But these days, being a vegetarian is nothing. There's a whole universe of weird food cultists out there now, with each little interest group seizing upon one sliver of "science" then spinning their food choices into a quasi-religious lifestyle.
A few years ago, the cultists morphed legitimate concerns about high cholesterol into a global hype-a-thon of "low fat" and "heart healthy" life choices. Suddenly, anything with butter in it was evil and millions of American tortured themselves by smearing vile phony-butter on their morning toast.
A bit later, valid concerns among people with diabetes about the risks of sugar and excess carbohydrates laced into the American diet devolved into the new Church of the Atkins Diet and a chorus of low-carb acolytes. Pretty soon, thousands of otherwise sane people were tossing their burger buns in the trash to eat their protein with a fork. But butter was back to being OK.
Then, plausible concerns about pesticides, steroids and genetic plant modification spawned the highly educated yet stridently anti-science cult of organic foodies. To hear them tell it, a kid might die if they eat a slice of Wonder bread. Or your spouse will fall over dead of cancer unless they pay twice as much for "organic" carrots or "free range" chickens.
As if using manure as a 'natural' fertilizer poses no risk. As if we'd be better off with "natural" crop-destroying blights. Does anybody recall the Irish potato famine? Fact is, millions of college-educated organotroids have utterly and completely taken for granted the benefits conferred upon human life by the advances of agricultural science. But lots of people bow their heads in reverence when a smart-sounding enviro-priest uses fear and ignorance to puff minor health threats into phony crises.
Lately, the torches and pitchforks are marching in support of gluten-free foods. Kernel of turth: there really are a few people with celiac disease who really do have allergy problems related to exposure to gluten -- a protein found in wheat, barley and rye. Overblown hype: selling gluten-free diets to the much wider population of the "worried well." Thanks to the new war on wheat, gluten-free diets suddenly equal "healthy," and by extension, somehow, everything else equals "unhealthy."
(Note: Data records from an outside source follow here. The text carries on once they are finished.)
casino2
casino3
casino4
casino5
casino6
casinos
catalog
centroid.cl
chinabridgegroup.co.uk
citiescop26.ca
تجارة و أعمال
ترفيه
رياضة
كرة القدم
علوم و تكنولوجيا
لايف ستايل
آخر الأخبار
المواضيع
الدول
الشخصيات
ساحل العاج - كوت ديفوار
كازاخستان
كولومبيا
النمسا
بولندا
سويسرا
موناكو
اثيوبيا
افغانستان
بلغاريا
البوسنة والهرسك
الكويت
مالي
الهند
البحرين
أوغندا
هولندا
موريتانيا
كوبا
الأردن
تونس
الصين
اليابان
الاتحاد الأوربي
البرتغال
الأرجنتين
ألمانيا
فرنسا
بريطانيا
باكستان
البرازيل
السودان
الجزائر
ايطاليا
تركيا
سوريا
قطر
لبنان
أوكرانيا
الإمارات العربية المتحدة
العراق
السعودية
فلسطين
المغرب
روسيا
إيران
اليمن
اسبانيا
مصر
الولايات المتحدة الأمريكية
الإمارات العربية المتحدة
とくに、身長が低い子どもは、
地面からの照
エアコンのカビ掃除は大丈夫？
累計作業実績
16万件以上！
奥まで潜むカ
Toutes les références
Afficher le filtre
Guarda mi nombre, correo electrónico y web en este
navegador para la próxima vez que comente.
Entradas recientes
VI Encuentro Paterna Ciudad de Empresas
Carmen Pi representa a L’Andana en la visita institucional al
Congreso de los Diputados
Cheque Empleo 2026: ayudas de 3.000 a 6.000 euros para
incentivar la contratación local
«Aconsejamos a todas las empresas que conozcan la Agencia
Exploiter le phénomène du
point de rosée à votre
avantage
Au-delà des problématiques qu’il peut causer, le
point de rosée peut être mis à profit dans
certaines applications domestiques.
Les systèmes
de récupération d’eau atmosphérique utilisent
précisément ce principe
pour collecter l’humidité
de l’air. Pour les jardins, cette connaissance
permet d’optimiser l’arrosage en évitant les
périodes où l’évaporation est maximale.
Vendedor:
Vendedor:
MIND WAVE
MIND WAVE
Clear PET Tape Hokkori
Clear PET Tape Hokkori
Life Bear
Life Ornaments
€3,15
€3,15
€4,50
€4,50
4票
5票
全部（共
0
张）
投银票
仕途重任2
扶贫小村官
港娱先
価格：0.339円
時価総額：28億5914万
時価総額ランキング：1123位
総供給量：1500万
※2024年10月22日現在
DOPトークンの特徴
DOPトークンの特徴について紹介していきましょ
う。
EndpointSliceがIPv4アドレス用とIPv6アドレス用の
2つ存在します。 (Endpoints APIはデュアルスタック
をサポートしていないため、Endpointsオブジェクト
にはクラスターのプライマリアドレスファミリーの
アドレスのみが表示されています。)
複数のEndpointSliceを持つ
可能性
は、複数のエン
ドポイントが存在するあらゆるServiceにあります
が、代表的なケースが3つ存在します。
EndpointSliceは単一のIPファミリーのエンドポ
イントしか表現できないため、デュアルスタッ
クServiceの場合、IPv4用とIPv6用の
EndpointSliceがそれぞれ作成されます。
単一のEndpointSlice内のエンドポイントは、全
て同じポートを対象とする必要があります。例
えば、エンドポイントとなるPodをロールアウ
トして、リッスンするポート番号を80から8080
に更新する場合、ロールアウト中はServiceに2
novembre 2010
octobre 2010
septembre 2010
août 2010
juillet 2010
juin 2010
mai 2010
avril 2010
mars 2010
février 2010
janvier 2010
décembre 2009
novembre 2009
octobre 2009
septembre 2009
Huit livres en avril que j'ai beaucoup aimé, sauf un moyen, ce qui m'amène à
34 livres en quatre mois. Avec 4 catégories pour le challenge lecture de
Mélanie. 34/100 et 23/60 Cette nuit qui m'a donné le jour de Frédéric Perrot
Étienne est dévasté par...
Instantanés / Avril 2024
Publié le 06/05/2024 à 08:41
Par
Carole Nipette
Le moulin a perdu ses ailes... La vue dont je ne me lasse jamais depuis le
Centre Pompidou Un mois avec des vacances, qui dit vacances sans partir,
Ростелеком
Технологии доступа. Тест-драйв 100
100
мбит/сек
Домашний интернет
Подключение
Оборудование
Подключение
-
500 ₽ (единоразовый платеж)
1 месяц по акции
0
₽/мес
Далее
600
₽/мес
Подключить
What a strange crossroads this portends. If gluten is "bad" for people, then nearly every form of bread (except cornbread) is a form of "poison." So what was Jesus up to when he broke bread with his apostles? Was the Son of God a bioterrorist? Humanity would barely exist without bread. Grains are not poison.
It isn't that bread is bad for you. Or butter. Or meat. Or cupcakes. Etc. It's that too much of anything -- even water -- can turn a healthy thing into an unhealthy thing. It's about the balance. It's about burning up the calories you consume with physical activity. It's about moderation.
Too bad there isn't much profit in that.